Nyström KSD Estimator

Updated 23 February 2026

The technique leverages Nyström landmarks to project kernel Stein discrepancy estimates, maintaining √n-consistency under sub-Gaussian assumptions.
It reduces computational complexity from quadratic to near-linear by evaluating the kernel on a small subset of samples.
Empirical benchmarks show that its statistical power closely matches full KSD tests while enabling scalable goodness-of-fit testing.

The Nyström Kernel Stein Discrepancy (Nyström-KSD) estimator is a computationally efficient technique for assessing the goodness-of-fit between a sample distribution and a target density known up to a normalization constant. It accelerates the canonical quadratic-time kernel Stein discrepancy (KSD) statistic using a low-rank projection based on Nyström landmarks. This estimator maintains $\sqrt n$ -consistency under sub-Gaussian assumptions while dramatically reducing time and memory complexity, enabling large-scale goodness-of-fit testing in high-dimensional settings (Kalinke et al., 2024).

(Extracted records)
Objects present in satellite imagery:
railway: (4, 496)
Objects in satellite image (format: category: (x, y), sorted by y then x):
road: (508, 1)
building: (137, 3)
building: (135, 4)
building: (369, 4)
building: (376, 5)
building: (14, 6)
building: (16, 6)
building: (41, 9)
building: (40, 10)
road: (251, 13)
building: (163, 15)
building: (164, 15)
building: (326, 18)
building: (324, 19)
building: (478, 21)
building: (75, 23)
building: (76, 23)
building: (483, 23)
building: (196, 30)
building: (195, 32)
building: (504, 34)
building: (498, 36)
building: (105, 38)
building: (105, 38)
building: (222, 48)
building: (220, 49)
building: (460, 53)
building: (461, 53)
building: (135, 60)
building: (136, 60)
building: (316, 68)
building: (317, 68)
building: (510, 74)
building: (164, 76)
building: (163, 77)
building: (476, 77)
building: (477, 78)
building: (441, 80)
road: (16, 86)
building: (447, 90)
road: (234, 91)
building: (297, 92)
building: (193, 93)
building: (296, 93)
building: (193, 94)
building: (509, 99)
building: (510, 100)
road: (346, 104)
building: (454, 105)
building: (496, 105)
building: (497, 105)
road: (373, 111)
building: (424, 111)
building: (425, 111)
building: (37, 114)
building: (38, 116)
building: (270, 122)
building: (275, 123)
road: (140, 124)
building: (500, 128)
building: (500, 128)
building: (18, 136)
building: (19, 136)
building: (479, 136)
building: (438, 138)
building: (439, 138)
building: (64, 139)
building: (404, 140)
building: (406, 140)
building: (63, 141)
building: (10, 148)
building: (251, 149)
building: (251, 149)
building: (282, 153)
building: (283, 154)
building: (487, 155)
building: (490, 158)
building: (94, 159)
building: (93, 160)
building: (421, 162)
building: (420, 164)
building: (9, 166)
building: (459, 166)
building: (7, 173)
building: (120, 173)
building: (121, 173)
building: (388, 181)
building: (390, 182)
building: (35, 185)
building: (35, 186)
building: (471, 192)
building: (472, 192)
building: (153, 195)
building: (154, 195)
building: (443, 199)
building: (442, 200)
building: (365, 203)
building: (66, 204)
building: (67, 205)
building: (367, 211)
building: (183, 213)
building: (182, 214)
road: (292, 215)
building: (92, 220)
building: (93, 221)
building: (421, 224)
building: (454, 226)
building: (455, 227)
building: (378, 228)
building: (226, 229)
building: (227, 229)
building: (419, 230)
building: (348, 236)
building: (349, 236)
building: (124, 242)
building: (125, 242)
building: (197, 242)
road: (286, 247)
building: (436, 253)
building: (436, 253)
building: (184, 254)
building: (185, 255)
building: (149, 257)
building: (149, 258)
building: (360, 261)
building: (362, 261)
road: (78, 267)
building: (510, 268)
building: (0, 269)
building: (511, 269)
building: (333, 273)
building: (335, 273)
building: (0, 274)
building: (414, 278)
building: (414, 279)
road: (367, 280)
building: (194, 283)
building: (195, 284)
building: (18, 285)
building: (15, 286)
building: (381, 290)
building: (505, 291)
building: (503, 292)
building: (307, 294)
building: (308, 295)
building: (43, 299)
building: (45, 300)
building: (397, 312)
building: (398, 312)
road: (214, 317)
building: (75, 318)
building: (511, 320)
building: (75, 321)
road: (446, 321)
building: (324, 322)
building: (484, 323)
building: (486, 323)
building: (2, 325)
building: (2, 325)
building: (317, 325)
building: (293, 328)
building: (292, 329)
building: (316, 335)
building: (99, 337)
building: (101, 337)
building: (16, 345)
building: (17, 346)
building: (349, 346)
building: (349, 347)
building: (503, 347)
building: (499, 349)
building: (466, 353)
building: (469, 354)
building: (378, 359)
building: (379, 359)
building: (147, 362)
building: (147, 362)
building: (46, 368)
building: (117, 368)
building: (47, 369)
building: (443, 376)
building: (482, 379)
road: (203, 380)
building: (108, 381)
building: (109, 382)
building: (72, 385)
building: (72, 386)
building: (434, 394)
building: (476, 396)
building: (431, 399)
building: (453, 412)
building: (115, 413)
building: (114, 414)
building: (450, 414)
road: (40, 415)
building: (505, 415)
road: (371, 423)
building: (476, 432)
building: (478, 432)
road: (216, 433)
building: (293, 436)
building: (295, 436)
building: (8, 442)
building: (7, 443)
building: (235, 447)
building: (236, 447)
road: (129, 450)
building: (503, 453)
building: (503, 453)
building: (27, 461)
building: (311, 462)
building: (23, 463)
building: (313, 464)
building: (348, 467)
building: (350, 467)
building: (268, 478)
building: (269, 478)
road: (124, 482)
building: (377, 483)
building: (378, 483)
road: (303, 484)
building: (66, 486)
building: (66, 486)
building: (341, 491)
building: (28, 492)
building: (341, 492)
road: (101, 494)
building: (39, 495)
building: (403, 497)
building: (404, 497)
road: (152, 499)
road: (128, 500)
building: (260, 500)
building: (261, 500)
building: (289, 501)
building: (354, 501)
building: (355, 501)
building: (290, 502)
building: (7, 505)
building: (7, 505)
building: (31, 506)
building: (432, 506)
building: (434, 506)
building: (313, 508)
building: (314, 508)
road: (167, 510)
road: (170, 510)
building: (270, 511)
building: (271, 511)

TO BE DONE ▸
**1)** In the Nyström KSD passage above, what computational complexity does the technique reduce, and to what?
**2)** Condense the paragraph of the Nyström KSD passage above that begins "The Nyström Kernel Stein Discrepancy (Nyström-KSD) estimator is" into a shorter version that keeps its main facts.

WRITTEN ANSWERS ▸
**1)** It reduces computational complexity from quadratic to near-linear.

**2)** The Nyström-KSD estimator efficiently assesses goodness-of-fit between a sample distribution and a target density known up to a normalization constant. It speeds up the quadratic-time KSD statistic with a low-rank projection based on Nyström landmarks. It keeps √n-consistency under sub-Gaussian assumptions while greatly cutting time and memory costs. This allows large-scale goodness-of-fit testing in high-dimensional settings (Kalinke et al., 2024).